Strange. I can’t see why that would be. At the very least, you should be able to vary red or blue individually, while the other one is set to off (along with green off).
So are you saying that, for you, the blue LED just goes from on to off, instead of fading down, when the ARDUBOY logo scrolls down at the start of a sketch that uses begin() with the standard Arduboy library?
Instead of a macro, it would probably be better to add a new function to the library, like setRGBledCorrected(), which would do the mapping you propose and then call setRGBled(). A sketch that wanted the LEDs to work the same on all Arduboys would call setRGBledCorrected(). A sketch that wanted to have full control of a correctly installed LED, or map it themselves, and possibly save some code space, would call setRGBled(). Since for an incorrect LED, green can never be turned on, it would probably be best if setRGBledCorrect() only accepted values for red and blue (so maybe just call it setRBled()?).
We would still need a flag in EEPROM, so the routine would know how to properly map the values.
Read on for a technical explanation of why this is so:
To simplify things, I’ll mostly ignore the resistors in the circuit. The resistors just limit the current, to determine the maximum brightness possible, and prevent the LEDs from burning out.

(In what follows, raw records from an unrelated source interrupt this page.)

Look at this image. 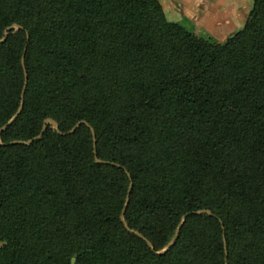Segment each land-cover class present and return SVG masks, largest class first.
<instances>
[{"label":"trees","instance_id":"1","mask_svg":"<svg viewBox=\"0 0 264 264\" xmlns=\"http://www.w3.org/2000/svg\"><path fill=\"white\" fill-rule=\"evenodd\" d=\"M0 264H264V0H0Z\"/></svg>","mask_w":264,"mask_h":264},{"label":"crops","instance_id":"2","mask_svg":"<svg viewBox=\"0 0 264 264\" xmlns=\"http://www.w3.org/2000/svg\"><path fill=\"white\" fill-rule=\"evenodd\" d=\"M169 21L193 27H212V37L226 40L246 23L250 7L247 0H160Z\"/></svg>","mask_w":264,"mask_h":264},{"label":"rangeland","instance_id":"3","mask_svg":"<svg viewBox=\"0 0 264 264\" xmlns=\"http://www.w3.org/2000/svg\"><path fill=\"white\" fill-rule=\"evenodd\" d=\"M246 3H247V5L250 7V10L253 8V5H254V0H247L246 1ZM187 28V27H186ZM243 28V27H242ZM241 28V29H242ZM189 30H192L193 31V27L191 26V27H189L188 28ZM240 29V30H241ZM202 33H203V35L202 34H200V35H202V36H204V37H212V32L214 31L213 30V28L212 27H210V26H206V27H202ZM232 36V35H231ZM212 38H214V39H216L215 37H212ZM229 38V37H228ZM218 40V39H217Z\"/></svg>","mask_w":264,"mask_h":264},{"label":"water","instance_id":"4","mask_svg":"<svg viewBox=\"0 0 264 264\" xmlns=\"http://www.w3.org/2000/svg\"><path fill=\"white\" fill-rule=\"evenodd\" d=\"M23 63L25 64V57L23 58ZM82 123H84V122H82ZM82 123H80V124H82ZM52 124L54 125V127H57V123H56L55 121H52ZM80 124H79V125H80ZM79 125H77L76 127H74L69 133H73V132H75L76 129H77V127H78ZM44 130H45V128L43 129V132H44ZM94 135H95V132H94ZM40 137H41V135L38 136L37 138H40Z\"/></svg>","mask_w":264,"mask_h":264}]
</instances>
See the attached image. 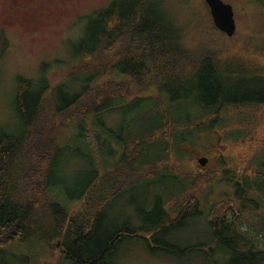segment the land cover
Here are the masks:
<instances>
[{"label": "trees", "instance_id": "obj_1", "mask_svg": "<svg viewBox=\"0 0 264 264\" xmlns=\"http://www.w3.org/2000/svg\"><path fill=\"white\" fill-rule=\"evenodd\" d=\"M149 1L114 0L94 13L77 52L86 69L82 74L73 71L52 91L48 75L41 82L18 78L15 111L21 131L0 135V232L9 233L0 242V264H44L42 250L55 240L61 243V264H116L119 248L130 240H142L170 257L196 252L210 258L217 254L220 262L210 264H264V239L241 234L226 213L217 216L216 204L203 205L204 197L192 194L198 182L194 189V179L177 173L174 165L189 159L183 151L189 139L225 146L248 130L228 127L229 113L264 108V53L250 55L239 45L224 53L208 48L198 56L184 43L173 16L159 2L149 6ZM8 48L0 31V62ZM63 87L69 97L60 103L54 92ZM50 91L51 98H46ZM45 105V115L56 116L53 121L42 115ZM121 111V133L111 134L120 149L110 150L104 165L76 131L90 121L104 133L101 114L123 115ZM59 119L61 130L52 138L41 127ZM70 145L92 165L90 178L69 199L76 205L60 197L54 182L58 159ZM258 157L255 176L228 179L240 203L234 216L248 208L247 191L264 192V151ZM225 158L221 153V165ZM168 182L173 196L184 194L175 211L154 193L152 208L141 212V223L133 216L120 228L112 223L115 214L123 213V195L131 187L145 192L147 199ZM200 219H208L211 241L182 249L157 240Z\"/></svg>", "mask_w": 264, "mask_h": 264}, {"label": "rangeland", "instance_id": "obj_2", "mask_svg": "<svg viewBox=\"0 0 264 264\" xmlns=\"http://www.w3.org/2000/svg\"><path fill=\"white\" fill-rule=\"evenodd\" d=\"M6 1L0 0V31H3L9 40V48L0 62V135L5 132L21 131L15 111L19 77L41 82L48 75L52 91L55 86L66 83L73 71H81L82 74L86 70L79 64L77 52L83 39L87 38L85 30L96 15L94 13L108 7L111 0H81L74 5H65L59 0H26L25 11H15L14 17L17 22H14V25L8 24L11 17L3 11ZM156 1L173 16L175 24L182 28L184 43L198 56L208 48H217L219 52L224 53L239 45L250 55L264 53V0H223L234 9L236 32L233 35H227L216 26L207 0H150L148 5L151 6V3ZM26 11L30 12L28 20L24 17ZM131 86L133 92H137L133 84ZM51 91L46 98H51ZM68 91L65 87L55 91V100L61 103L62 100L68 99ZM151 94H154V91ZM45 109L46 105L42 115H45ZM121 113L123 115L116 112L101 114L104 133L90 121L86 129L76 131L81 141L86 146H91L99 154V158L104 160V165L109 151L119 152L118 148L120 149V145L118 146L111 134L121 133L125 118V114L122 111ZM229 114L231 119L228 127L239 130V127L246 126L248 130L242 132V135L237 137V141L232 140L225 146L220 143L208 145V140L201 137L189 139L183 149L189 154V159L175 160V169L182 176H190L194 179V189L198 182V189L192 194L201 199L204 197L203 205L206 202L216 204L217 216L226 213L225 218L234 220L241 234L249 237L257 236L262 240L264 239V192L247 191L248 208L242 215L234 216L233 214L240 208V203L235 191L228 185V179L234 175L249 174L251 177L256 175L257 164L253 162L258 160L259 154L264 151V108L254 112L248 109L232 110ZM132 117L133 115L130 116ZM45 119L53 121L56 116L47 113ZM39 124L42 125L41 119ZM61 124L59 119L41 128L53 138L60 132ZM255 133L256 136H251ZM72 147L70 145V148L58 159L54 182L55 190L60 197L76 205L75 200L69 199H75L83 181L90 178L92 165L89 161L78 157L77 151L71 150ZM221 153L227 156L222 165ZM202 157L209 159L205 168L199 163ZM171 185V182H168L164 186L155 187L153 189L155 191L151 192L147 199L145 192L131 187L123 195V213L115 214L111 218L112 223L120 228L127 216H133L135 223H141V212L152 208L154 193L160 194L167 200L171 210L175 211L179 205L178 200L182 199L184 194L173 196ZM254 202L256 205L251 210ZM205 221L208 219L187 222L168 232L166 236L163 233L157 240L172 242L182 249L211 241ZM8 234L7 231L0 232L1 243L6 241ZM140 235L148 237L145 234ZM154 246L160 247L157 242H154ZM209 247L215 246L209 244ZM61 253V243L55 240L42 250V262L61 264L63 262ZM210 261L220 262V259L217 254L210 258L196 252L190 257H170L162 250L149 248L142 240H130L119 248L115 263L210 264Z\"/></svg>", "mask_w": 264, "mask_h": 264}, {"label": "water", "instance_id": "obj_3", "mask_svg": "<svg viewBox=\"0 0 264 264\" xmlns=\"http://www.w3.org/2000/svg\"><path fill=\"white\" fill-rule=\"evenodd\" d=\"M207 4L214 17L216 26L227 35H233L236 32V21L234 9L223 0H207ZM209 159L202 157L199 160L201 166L205 167Z\"/></svg>", "mask_w": 264, "mask_h": 264}, {"label": "flooded vegetation", "instance_id": "obj_4", "mask_svg": "<svg viewBox=\"0 0 264 264\" xmlns=\"http://www.w3.org/2000/svg\"><path fill=\"white\" fill-rule=\"evenodd\" d=\"M38 1H44V0H38ZM80 1L81 0H59V2L65 4V5H74ZM113 1L114 0H111L107 6H109ZM26 3H27L26 0H7L5 2L4 7H3V11H6L9 14V16L11 17V20L8 22V24L14 25V22H17L16 18L14 17L15 11L24 12L26 9ZM29 14H30L29 11L25 12L24 17L26 20L29 19V16H28Z\"/></svg>", "mask_w": 264, "mask_h": 264}]
</instances>
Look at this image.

The RGB LED contains an individual red, green and blue LED in a package that has 4 leads. An LED is a two leaded device. To get 3 LEDs (6 leads total) into a 4 lead package, one lead of each LED is tied to a single common lead in the package. This single lead provides power to all three LEDs. (Technically, this is known as a “common anode” RGB LED.) The other lead of each LED is connected to its own I/O pin (through a resistor), providing the capability to individually control each LED in software.
One thing to understand is that an LED will only work when voltage is applied to it in one direction. One lead (the anode) has to be positive and the other (the cathode) negative. If you reverse the voltage, it won’t light.
Another thing to understand is that the actual logic for the LEDs is reversed. The common lead is tied to a positive voltage, so the I/O pin must be set low to turn it on. The setRGBled() routine compliments the values passed to it, so this “reverse logic” is transparent to the user.
With the RGB LED package installed reversed, the green LED ends up being reversed across the power and its I/O pin. Being reversed, the green LED can never light.
Instead of being attached to power, the common lead is now attached to the green LEDs I/O pin, meaning the red and blue LEDs now get their power from green LEDs I/O pin. Because of the “reverse logic” described above, to turn off an LED the I/O pin is set high. So, when the green LED is off, the high on its I/O pin provides the power to the red and blue LEDs. Setting the green LEDs I/O pin low, to turn it on, provides no power to the red and blue LEDs, which is why they won’t light when green is on.
Now, if the intensity of the green LED is varied between full on and off, it varies the power being supplied to the red and blue LEDs, thus controlling their intensity. Because of the resistors in the circuit, there will be some interaction between the LEDs and, as observed, control may not be linear.